There has been flurry of bloggers posting their results on the Political Compass Test. This test attempts to measure your political leanings on a two-dimensional scale, with a left/right axis and a libertarian/authoritarian axis. Lawrence Solum has collected some of the results here.
This has inspired me to reorganize the results into a table so you can see at a glance where everyone is, add links to all the blogs, and add a form so others can easily add themselves.
[Go here to see the table and the form.](http://cgi.cse.unsw.edu.au/~lambert/cgi-bin/survey/compass.html)
I don’t think the results of the test should be taken too seriously—I found several questions that were rather ambiguous and my results might have been different if I had interpreted them differently. The test also rated me as more libertarian than David Friedman, which seems rather wrong to me. Nor are the results below representative of all bloggers, since it is a self selected sample. But it’s fun to do the test and see where you end up, so enjoy yourself!
If you want to add your own result to the table, you can take the political compass survey here.
Update: There has been some interesting discussion about whether a 2D political model like this is at all meaningful. Julian Sanchez says “yes”, while Matt Yglesias says “no”. I’ve plotted the results and drawn a best-fit line through them and it looks to me as if there is some justification for a 2D model.

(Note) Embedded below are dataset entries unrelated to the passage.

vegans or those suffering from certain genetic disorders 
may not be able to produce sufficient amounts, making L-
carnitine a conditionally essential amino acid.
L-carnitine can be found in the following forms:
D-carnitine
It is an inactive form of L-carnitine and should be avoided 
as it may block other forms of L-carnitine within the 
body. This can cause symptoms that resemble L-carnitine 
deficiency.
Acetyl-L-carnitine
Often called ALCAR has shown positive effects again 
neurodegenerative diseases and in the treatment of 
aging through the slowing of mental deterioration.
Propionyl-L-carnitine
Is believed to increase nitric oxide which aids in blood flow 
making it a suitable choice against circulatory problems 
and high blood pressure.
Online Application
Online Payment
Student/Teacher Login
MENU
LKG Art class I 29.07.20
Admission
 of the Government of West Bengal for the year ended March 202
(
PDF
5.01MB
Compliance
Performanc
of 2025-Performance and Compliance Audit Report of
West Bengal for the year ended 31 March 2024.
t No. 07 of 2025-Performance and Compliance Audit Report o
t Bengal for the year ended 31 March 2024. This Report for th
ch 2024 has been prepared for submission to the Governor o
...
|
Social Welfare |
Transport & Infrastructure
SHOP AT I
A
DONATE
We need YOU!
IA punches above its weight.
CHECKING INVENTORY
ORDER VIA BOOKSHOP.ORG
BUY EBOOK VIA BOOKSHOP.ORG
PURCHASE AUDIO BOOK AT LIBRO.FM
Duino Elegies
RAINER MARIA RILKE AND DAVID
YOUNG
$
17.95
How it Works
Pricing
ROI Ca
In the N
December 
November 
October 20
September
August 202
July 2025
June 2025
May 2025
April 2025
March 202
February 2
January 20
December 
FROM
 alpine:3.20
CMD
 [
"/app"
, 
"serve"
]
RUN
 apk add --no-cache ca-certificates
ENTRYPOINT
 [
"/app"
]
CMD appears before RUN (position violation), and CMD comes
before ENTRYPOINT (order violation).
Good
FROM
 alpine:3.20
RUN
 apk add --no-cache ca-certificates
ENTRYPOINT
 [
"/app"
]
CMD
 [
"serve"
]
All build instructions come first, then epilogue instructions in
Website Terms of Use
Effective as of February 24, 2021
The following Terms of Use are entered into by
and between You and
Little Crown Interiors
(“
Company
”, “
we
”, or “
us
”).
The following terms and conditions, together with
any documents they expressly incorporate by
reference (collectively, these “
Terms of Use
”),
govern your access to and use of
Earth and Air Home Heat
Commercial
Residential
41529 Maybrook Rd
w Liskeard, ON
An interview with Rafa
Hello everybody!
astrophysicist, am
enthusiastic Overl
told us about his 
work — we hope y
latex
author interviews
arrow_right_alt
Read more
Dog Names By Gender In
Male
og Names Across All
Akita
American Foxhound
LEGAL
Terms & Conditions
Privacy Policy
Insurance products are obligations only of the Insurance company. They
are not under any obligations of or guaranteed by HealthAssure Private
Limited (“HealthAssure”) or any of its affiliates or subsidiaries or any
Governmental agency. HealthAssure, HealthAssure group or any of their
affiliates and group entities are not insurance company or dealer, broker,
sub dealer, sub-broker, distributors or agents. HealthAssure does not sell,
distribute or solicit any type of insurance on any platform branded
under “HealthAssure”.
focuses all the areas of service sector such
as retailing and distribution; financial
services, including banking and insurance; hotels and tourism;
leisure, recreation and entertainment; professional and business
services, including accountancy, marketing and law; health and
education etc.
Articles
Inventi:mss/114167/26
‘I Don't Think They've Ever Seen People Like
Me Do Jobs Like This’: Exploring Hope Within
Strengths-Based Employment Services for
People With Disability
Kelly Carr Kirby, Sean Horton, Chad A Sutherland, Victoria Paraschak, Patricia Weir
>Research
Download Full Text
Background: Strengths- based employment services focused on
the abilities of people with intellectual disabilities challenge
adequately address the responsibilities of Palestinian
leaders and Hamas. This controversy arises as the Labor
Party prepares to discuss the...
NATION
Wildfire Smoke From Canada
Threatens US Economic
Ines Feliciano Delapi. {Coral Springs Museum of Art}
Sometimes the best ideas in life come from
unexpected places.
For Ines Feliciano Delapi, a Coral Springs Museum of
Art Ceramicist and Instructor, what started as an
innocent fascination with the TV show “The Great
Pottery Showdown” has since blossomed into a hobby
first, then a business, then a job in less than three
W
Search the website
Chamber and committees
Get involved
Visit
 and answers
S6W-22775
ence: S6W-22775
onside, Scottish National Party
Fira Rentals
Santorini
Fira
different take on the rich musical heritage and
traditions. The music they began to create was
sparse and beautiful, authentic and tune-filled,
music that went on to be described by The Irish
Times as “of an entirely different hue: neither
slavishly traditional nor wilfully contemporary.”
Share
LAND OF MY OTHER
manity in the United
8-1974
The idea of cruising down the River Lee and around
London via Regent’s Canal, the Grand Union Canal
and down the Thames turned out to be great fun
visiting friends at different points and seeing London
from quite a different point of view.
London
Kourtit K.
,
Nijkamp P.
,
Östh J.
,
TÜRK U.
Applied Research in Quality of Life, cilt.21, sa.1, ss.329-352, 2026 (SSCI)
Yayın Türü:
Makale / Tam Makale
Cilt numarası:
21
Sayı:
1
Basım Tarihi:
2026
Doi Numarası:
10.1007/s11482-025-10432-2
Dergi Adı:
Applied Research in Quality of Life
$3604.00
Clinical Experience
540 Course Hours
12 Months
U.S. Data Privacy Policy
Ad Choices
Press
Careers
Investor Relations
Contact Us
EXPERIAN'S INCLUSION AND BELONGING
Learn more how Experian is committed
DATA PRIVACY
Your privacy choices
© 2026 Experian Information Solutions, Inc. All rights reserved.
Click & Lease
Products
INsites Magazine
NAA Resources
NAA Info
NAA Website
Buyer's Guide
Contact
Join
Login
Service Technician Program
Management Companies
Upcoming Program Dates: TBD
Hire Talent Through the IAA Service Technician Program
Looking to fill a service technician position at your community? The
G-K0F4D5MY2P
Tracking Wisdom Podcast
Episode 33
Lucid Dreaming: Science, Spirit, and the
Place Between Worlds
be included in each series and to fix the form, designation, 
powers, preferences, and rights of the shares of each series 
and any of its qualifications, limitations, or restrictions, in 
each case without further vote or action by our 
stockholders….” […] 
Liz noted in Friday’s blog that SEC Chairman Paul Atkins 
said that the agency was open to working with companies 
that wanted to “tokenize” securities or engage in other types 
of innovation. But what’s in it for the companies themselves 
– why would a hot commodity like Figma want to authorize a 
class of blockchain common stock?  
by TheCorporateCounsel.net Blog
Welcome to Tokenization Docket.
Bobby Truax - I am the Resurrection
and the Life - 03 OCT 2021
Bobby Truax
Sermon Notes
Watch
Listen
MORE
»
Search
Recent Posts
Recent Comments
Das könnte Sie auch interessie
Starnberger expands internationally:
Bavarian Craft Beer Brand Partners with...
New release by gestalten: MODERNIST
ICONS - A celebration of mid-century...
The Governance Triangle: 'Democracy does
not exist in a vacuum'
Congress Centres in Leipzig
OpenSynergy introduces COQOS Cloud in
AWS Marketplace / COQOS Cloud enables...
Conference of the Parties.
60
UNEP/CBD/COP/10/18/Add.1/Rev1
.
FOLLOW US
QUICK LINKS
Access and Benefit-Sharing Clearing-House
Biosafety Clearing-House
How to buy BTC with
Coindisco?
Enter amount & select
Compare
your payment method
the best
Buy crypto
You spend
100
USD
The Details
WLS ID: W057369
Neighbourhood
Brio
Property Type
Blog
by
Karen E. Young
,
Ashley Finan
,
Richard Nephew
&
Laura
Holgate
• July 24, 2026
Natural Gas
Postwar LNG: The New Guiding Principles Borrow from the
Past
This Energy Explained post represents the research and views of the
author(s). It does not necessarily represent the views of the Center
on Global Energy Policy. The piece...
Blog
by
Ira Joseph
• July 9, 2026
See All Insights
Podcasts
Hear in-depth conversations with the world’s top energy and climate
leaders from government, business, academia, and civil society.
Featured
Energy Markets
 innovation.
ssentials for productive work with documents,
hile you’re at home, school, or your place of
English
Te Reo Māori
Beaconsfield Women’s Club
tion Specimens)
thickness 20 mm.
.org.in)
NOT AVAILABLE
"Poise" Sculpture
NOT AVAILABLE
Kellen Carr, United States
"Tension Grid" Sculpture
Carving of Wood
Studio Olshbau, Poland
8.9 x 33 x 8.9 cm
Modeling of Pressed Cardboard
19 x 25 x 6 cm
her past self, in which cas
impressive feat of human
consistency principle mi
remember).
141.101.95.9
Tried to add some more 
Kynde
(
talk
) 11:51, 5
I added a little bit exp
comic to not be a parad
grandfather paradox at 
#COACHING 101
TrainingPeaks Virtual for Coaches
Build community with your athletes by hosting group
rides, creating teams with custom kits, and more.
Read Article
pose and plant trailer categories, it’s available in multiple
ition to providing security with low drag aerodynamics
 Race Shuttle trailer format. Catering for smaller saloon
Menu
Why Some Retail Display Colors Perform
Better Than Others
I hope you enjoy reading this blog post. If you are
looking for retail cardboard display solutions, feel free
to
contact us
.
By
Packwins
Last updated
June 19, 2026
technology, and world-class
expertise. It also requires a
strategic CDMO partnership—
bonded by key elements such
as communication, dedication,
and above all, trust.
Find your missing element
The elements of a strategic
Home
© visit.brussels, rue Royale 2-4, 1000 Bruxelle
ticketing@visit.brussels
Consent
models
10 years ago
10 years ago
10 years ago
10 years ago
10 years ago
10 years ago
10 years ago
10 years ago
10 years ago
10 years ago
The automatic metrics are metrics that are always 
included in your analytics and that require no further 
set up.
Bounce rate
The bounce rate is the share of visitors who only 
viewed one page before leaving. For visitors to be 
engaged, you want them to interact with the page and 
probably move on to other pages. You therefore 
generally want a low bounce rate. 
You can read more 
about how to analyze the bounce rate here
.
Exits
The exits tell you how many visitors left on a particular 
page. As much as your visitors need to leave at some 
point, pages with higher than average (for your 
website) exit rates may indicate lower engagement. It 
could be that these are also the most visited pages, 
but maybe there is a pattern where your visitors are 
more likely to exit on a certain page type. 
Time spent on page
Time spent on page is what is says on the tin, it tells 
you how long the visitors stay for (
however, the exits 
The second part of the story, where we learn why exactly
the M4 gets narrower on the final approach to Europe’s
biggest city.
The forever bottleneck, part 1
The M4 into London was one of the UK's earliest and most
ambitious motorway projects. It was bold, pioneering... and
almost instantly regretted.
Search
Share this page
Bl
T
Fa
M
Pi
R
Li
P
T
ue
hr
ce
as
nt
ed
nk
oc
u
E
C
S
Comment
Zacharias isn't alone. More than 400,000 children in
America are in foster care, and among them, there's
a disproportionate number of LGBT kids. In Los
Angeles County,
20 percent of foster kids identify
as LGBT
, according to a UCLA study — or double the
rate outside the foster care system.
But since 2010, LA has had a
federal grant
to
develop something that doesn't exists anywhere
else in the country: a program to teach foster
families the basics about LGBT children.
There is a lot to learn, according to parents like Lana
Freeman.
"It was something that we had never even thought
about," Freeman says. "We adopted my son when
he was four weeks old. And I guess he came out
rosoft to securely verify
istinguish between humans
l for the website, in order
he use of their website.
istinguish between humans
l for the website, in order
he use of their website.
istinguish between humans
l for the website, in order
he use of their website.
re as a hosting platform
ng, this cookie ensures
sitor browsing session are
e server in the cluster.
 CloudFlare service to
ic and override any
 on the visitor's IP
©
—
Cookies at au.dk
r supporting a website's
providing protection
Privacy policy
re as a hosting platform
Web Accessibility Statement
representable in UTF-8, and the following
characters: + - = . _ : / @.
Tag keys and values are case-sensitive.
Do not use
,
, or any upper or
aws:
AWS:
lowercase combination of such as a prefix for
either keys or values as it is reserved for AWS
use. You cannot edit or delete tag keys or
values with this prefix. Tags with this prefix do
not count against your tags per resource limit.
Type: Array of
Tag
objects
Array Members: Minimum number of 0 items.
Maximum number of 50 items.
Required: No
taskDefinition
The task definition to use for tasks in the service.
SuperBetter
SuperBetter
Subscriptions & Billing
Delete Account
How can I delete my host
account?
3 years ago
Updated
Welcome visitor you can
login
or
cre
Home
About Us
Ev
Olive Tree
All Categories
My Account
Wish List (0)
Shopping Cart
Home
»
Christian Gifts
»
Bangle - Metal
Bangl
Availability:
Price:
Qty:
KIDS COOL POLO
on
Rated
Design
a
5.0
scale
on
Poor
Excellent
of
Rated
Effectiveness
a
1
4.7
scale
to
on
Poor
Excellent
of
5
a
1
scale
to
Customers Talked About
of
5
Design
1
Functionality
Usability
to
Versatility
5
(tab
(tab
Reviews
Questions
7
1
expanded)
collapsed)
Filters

On the left side of the graph most everyone lies close to the line, but on the right side there are people in the top right quadrant (“conservatives”) and in the bottom right quadrant (“libertarians”) and the line isn’t really close to either group.
Possibly this is because libertarians are overrepresented in this (non-random) sample. If libertarians are much less common in the general population then the conventional left/right axis will fit much better there.
Update 2: Russell Arben Fox is all by himself in the upper left of the graph and is feeling lonely.
At the moment about two thirds of the entries are on the left side. I think this is because left bloggers are more likely to read left blogs, so links to this page have propagated more in left blogspace.
Update 3: Jacob Levy found the Political Compass questions so bad that he couldn’t even get consistent results from the survey. Well, now there’s a a better survey.